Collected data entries
--- START ---
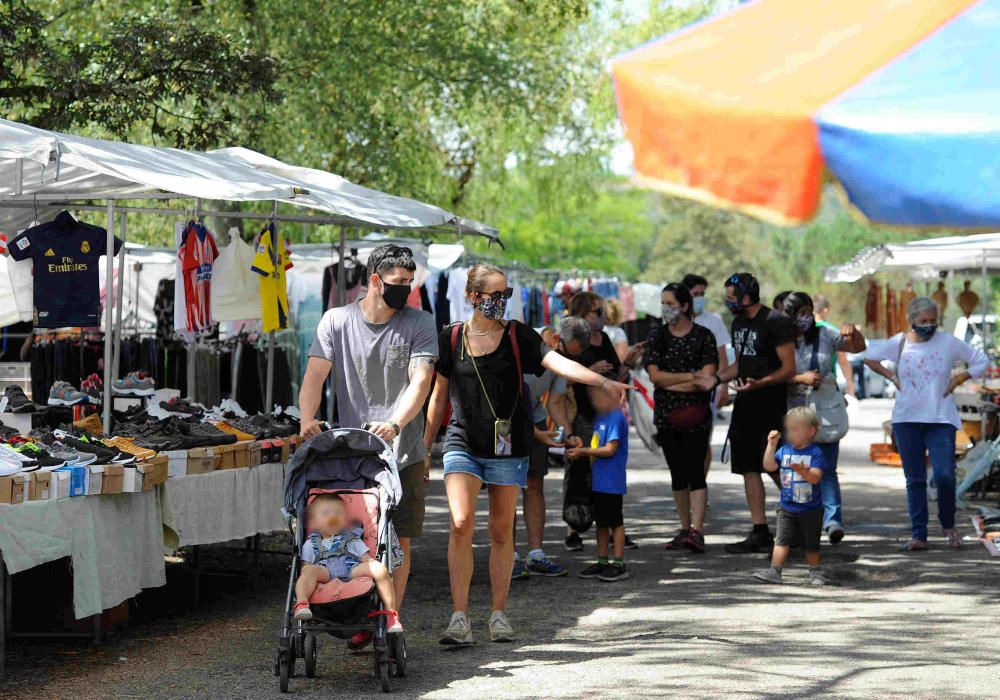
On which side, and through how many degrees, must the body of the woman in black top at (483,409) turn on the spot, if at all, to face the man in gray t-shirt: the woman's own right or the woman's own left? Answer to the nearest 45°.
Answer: approximately 45° to the woman's own right

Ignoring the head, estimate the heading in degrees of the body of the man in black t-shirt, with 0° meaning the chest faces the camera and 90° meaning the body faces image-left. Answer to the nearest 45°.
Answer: approximately 45°

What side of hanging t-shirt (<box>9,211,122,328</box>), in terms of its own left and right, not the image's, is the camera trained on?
front

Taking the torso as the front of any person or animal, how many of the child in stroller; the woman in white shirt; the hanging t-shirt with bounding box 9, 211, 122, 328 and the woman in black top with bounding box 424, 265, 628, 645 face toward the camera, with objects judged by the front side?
4

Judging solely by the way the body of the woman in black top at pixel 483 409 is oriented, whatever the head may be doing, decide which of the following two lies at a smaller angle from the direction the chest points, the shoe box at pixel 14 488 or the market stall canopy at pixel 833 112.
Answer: the market stall canopy

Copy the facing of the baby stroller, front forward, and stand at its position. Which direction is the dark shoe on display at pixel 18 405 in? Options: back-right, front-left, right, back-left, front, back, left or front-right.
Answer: back-right

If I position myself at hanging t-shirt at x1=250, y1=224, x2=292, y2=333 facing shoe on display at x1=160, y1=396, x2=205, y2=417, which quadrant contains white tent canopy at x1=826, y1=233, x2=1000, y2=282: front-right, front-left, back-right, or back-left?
back-left

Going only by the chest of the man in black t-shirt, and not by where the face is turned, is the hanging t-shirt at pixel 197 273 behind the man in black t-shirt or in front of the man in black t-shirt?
in front

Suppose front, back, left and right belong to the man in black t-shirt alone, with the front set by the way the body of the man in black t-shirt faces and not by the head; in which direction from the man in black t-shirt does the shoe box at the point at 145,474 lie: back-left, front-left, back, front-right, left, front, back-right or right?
front

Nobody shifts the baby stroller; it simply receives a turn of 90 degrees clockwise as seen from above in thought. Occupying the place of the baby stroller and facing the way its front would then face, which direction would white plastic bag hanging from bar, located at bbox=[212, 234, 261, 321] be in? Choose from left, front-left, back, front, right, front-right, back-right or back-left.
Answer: right

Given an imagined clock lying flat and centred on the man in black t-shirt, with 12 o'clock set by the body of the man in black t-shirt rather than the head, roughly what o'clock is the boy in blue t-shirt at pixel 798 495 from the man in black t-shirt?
The boy in blue t-shirt is roughly at 10 o'clock from the man in black t-shirt.

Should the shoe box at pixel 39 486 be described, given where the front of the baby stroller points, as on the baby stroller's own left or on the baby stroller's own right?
on the baby stroller's own right

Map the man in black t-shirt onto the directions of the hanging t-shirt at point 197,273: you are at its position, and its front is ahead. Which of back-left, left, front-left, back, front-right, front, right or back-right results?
front-left

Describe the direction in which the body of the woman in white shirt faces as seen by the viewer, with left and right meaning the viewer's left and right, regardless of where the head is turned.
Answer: facing the viewer

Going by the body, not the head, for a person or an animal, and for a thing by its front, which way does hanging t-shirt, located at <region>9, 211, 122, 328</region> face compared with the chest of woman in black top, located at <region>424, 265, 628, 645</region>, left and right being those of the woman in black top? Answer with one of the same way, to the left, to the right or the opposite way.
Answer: the same way

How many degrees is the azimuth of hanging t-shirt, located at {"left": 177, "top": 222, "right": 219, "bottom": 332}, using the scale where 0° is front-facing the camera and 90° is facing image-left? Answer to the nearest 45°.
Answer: approximately 315°

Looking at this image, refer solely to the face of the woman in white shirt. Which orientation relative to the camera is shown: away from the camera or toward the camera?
toward the camera

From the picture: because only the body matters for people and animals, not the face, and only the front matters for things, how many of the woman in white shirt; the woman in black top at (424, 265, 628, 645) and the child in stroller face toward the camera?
3
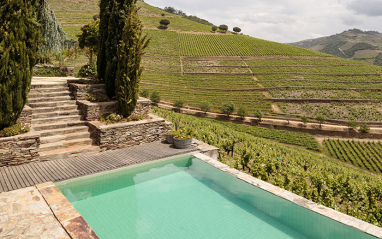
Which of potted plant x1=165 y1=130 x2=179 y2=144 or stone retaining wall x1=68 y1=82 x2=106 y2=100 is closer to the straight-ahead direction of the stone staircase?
the potted plant

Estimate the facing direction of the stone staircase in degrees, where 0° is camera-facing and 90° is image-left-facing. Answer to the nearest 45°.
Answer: approximately 0°

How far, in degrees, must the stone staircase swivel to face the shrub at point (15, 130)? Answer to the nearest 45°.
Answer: approximately 45° to its right

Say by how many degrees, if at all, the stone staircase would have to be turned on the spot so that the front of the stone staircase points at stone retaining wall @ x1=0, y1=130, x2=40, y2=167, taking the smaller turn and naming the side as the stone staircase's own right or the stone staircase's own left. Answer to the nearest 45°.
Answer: approximately 45° to the stone staircase's own right

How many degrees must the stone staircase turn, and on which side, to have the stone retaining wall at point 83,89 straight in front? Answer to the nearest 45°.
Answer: approximately 135° to its left

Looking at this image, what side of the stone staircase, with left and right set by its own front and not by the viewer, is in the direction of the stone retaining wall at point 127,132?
left

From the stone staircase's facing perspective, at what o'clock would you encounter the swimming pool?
The swimming pool is roughly at 11 o'clock from the stone staircase.

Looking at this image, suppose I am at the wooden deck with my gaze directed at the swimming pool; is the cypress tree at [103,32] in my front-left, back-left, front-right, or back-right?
back-left

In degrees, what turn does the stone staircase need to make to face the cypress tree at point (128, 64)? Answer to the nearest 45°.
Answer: approximately 90° to its left

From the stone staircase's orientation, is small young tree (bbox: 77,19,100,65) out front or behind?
behind
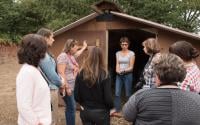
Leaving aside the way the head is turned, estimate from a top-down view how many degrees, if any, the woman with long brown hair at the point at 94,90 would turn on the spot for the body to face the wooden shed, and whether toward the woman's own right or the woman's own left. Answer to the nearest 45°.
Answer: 0° — they already face it

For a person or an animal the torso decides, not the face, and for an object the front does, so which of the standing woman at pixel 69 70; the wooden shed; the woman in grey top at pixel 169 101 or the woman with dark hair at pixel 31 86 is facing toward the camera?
the wooden shed

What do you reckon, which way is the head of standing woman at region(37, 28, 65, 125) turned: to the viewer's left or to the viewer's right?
to the viewer's right

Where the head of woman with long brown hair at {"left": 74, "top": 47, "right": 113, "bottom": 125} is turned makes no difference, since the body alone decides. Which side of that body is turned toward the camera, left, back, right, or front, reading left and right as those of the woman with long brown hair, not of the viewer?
back

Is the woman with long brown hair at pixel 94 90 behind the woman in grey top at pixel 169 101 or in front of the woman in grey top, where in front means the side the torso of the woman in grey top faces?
in front

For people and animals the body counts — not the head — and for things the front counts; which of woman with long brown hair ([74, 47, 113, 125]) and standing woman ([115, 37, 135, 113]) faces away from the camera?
the woman with long brown hair

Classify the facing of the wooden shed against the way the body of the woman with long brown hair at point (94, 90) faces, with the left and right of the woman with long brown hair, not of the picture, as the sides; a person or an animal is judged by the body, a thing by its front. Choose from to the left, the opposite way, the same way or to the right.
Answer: the opposite way

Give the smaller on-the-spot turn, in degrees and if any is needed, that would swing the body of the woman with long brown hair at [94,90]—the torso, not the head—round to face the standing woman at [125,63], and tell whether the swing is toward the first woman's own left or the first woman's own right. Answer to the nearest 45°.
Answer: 0° — they already face them

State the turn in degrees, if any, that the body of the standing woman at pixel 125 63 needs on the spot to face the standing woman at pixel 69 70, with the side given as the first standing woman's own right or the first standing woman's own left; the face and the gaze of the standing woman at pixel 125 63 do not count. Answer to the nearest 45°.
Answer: approximately 45° to the first standing woman's own right

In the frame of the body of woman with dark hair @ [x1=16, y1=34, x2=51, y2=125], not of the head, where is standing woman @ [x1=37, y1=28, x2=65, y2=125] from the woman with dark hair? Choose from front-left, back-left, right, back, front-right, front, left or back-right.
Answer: front-left

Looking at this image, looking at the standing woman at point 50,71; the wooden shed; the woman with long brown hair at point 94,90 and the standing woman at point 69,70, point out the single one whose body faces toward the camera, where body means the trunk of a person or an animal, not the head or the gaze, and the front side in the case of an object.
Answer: the wooden shed

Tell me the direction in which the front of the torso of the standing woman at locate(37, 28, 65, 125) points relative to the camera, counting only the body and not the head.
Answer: to the viewer's right
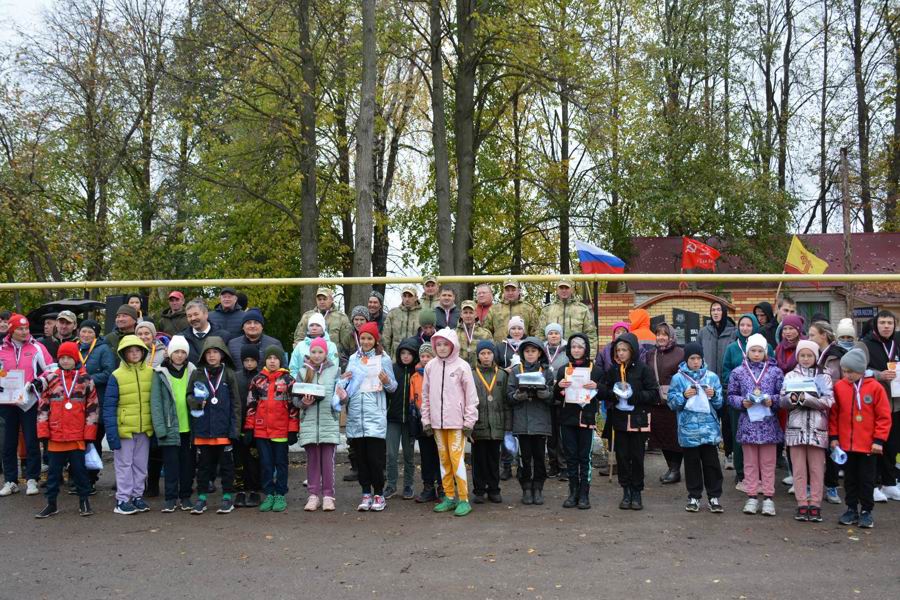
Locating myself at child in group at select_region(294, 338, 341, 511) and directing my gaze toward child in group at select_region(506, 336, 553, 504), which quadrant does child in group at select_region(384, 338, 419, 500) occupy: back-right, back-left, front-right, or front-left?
front-left

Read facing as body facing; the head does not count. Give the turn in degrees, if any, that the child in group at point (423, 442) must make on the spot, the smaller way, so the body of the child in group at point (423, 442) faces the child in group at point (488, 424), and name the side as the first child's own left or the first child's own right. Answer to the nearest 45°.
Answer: approximately 90° to the first child's own left

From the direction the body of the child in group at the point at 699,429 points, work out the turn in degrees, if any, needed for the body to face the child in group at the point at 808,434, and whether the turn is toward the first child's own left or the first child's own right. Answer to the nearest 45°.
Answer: approximately 90° to the first child's own left

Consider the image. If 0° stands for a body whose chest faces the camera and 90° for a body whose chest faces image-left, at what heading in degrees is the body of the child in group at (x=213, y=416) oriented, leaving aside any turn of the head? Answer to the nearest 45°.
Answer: approximately 0°

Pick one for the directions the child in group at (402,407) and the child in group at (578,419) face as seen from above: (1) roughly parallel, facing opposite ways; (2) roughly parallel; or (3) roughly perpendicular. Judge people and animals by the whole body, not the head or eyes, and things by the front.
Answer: roughly parallel

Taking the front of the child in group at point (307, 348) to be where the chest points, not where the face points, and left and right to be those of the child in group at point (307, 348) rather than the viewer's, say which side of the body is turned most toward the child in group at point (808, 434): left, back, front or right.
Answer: left

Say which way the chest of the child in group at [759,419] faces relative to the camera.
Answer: toward the camera

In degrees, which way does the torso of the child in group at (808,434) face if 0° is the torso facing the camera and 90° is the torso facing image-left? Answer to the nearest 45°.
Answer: approximately 0°

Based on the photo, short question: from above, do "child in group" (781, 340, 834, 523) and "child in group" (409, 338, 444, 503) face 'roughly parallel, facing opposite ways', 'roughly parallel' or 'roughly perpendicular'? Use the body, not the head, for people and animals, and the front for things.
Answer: roughly parallel

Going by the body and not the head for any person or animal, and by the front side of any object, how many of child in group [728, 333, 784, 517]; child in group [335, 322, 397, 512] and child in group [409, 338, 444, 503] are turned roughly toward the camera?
3

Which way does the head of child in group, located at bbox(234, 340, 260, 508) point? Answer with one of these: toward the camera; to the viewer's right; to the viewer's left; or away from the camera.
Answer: toward the camera

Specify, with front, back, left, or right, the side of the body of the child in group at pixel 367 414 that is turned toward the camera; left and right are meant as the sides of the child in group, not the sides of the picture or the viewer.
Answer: front

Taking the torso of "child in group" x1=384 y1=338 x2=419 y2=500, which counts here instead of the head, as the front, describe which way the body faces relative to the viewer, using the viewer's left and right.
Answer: facing the viewer

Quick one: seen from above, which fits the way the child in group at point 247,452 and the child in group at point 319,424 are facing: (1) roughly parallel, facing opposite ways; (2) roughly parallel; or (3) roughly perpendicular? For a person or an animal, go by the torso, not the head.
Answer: roughly parallel

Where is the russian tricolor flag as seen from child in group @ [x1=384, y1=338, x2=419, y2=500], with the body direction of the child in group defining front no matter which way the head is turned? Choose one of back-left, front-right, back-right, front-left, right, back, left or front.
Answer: back-left

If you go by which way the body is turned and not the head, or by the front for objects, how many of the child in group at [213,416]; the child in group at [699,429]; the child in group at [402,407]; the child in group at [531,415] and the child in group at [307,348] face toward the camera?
5

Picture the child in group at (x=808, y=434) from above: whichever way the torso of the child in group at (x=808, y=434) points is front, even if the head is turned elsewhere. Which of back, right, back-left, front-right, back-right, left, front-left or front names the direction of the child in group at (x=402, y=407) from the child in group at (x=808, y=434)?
right

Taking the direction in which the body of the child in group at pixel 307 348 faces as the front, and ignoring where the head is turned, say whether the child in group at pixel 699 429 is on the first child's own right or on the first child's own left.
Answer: on the first child's own left

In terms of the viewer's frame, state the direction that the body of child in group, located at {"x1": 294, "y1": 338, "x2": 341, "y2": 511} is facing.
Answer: toward the camera

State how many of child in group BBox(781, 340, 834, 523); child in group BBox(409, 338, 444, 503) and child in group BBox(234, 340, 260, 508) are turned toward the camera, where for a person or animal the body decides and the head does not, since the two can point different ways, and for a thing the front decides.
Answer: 3

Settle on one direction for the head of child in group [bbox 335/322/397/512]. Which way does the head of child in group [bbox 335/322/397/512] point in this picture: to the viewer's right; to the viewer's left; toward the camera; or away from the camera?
--- END ---
Problem :: Swap "standing woman" for "upright woman" in the listing lines starting at the line containing "Is the woman" and ending at the line containing "Answer: 0° — they already face them", leaving everything else unchanged.

Response to the task ::
Is the woman with long brown hair at pixel 94 90 behind the woman in grey top at pixel 169 101 or in front of the woman in grey top, where in front means the side the torso of the woman in grey top faces?
in front

For people and animals the body counts — not the head — and for things the front counts; which of woman with long brown hair ([74, 47, 113, 125]) and upright woman ([115, 37, 135, 113]) faces away from the camera?
the woman with long brown hair

Classify the facing of the wooden shed against the way the body of the woman with long brown hair at point (94, 90) faces, with the left and right of the woman with long brown hair, not of the picture, as the sides; a person or an animal is judged by the body, a thing by its front. Choose from to the left, the opposite way, the same way or to the right.
Answer: the opposite way

Give the smaller on-the-spot turn, in degrees and if any is needed, that would swing the body of the woman with long brown hair at [94,90]—the torso, not the head—round to face the upright woman at [125,63], and tell whether the swing is toward the first woman's own left or the first woman's own right. Answer to the nearest 45°.
Answer: 0° — they already face them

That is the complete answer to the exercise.